Cette crise a également fait prendre conscience de l’importance majeure d’enjeux économiques, sociaux et environnementaux, comme la nécessité de mieux rémunérer des métiers peu visibles mais essentiels, le besoin de main-d’œuvre saisonnière, la nécessité de veiller au dynamisme des territoires ruraux, le rôle de la biodiversité pour réduire les risques d’épidémies ou encore notre dépendance énergétique. Quant aux enjeux liés au réchauffement climatique, ils restent plus que jamais d’actualité.


L’agriculture est au cœur de ces défis, mais elle ne pourra les relever que par la présence de nombreux paysans et paysannes dans les territoires. Il est urgent d’arrêter l’hémorragie, il est urgent d’installer de nouveaux paysans. C’est à ce défi que tente de répondre l’avis du CESE : entre transmettre et s’installer, l’avenir de l’agriculture. […]


 


Le contexte agricole


La petite ferme familiale pratiquant la polyculture/élevage, qui a pendant très longtemps constitué le modèle quasi unique, tend à disparaître au profit d’exploitations toujours plus grandes qui se spécialisent dans un nombre réduit de productions, le plus souvent des grandes cultures végétales. Elles représentent aujourd’hui près de la moitié des fermes.
• • •
*Consigne*.
Pour chaque affirmation ci-dessous, dites si elle concorde avec le texte en répondant oui ou non, puis citez mot pour mot le passage du texte qui permet de trancher.
1. Les enjeux liés au réchauffement climatique ont perdu de leur actualité.
2. La petite ferme familiale pratiquant la polyculture/élevage est en voie de disparition.
3. L’agriculture pourra relever ces défis avec un petit nombre de paysans.
Les items n’interviennent pas dans ce travail.
• • •
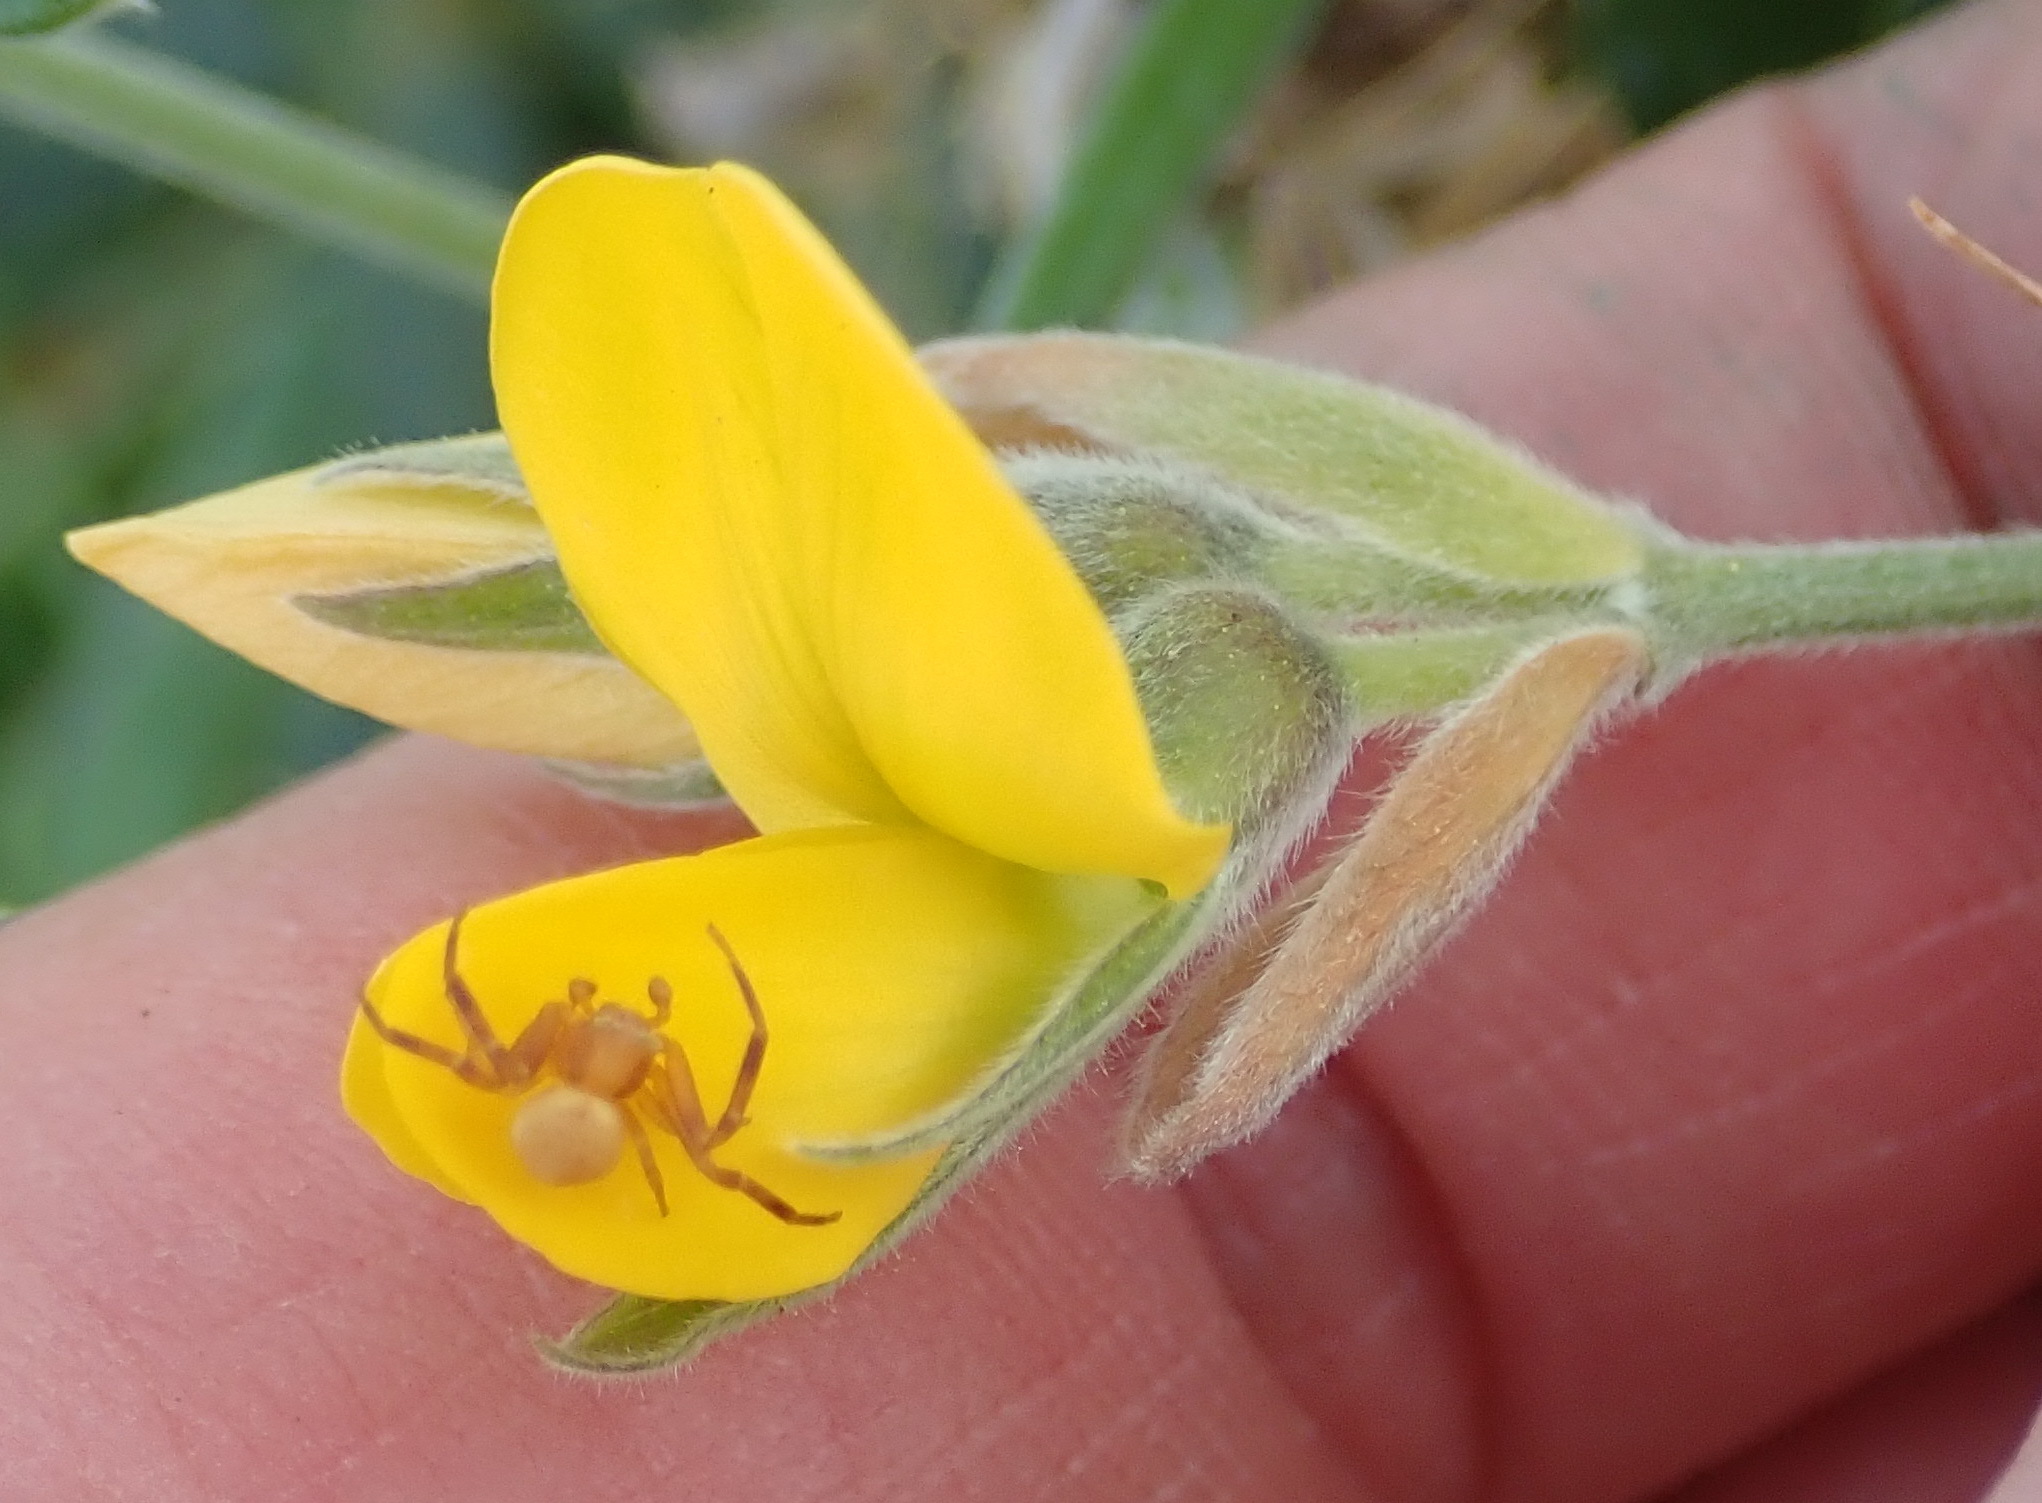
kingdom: Plantae
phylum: Tracheophyta
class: Magnoliopsida
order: Fabales
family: Fabaceae
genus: Rhynchosia
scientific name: Rhynchosia chrysoscias
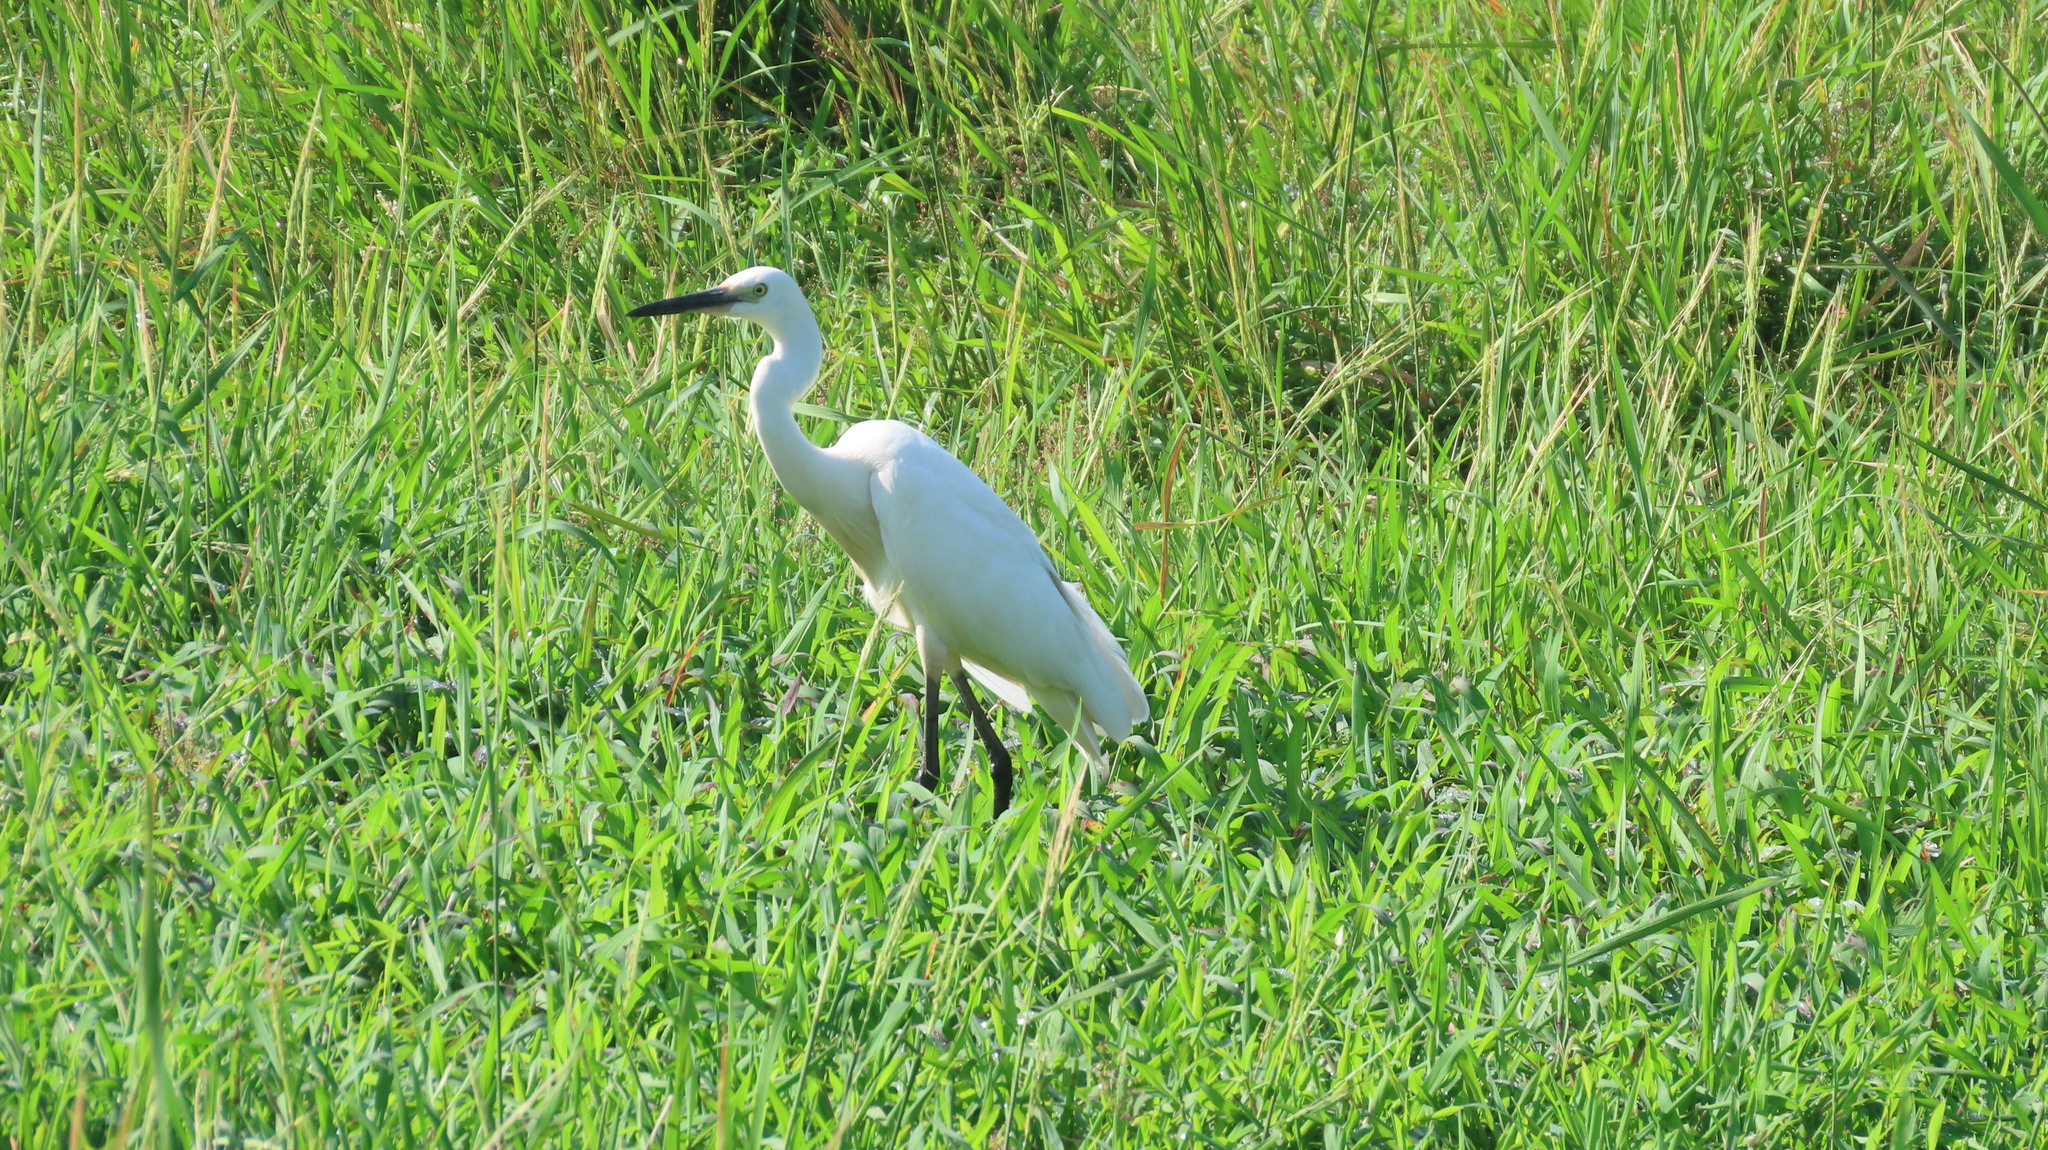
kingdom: Animalia
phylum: Chordata
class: Aves
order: Pelecaniformes
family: Ardeidae
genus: Egretta
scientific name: Egretta garzetta
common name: Little egret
• • •
*Réponse complète*.
1. Non : « Quant aux enjeux liés au réchauffement climatique, ils restent plus que jamais d’actualité. »
2. Oui : « La petite ferme familiale pratiquant la polyculture/élevage, qui a pendant très longtemps constitué le modèle quasi unique, tend à disparaître »
3. Non : « elle ne pourra les relever que par la présence de nombreux paysans et paysannes dans les territoires »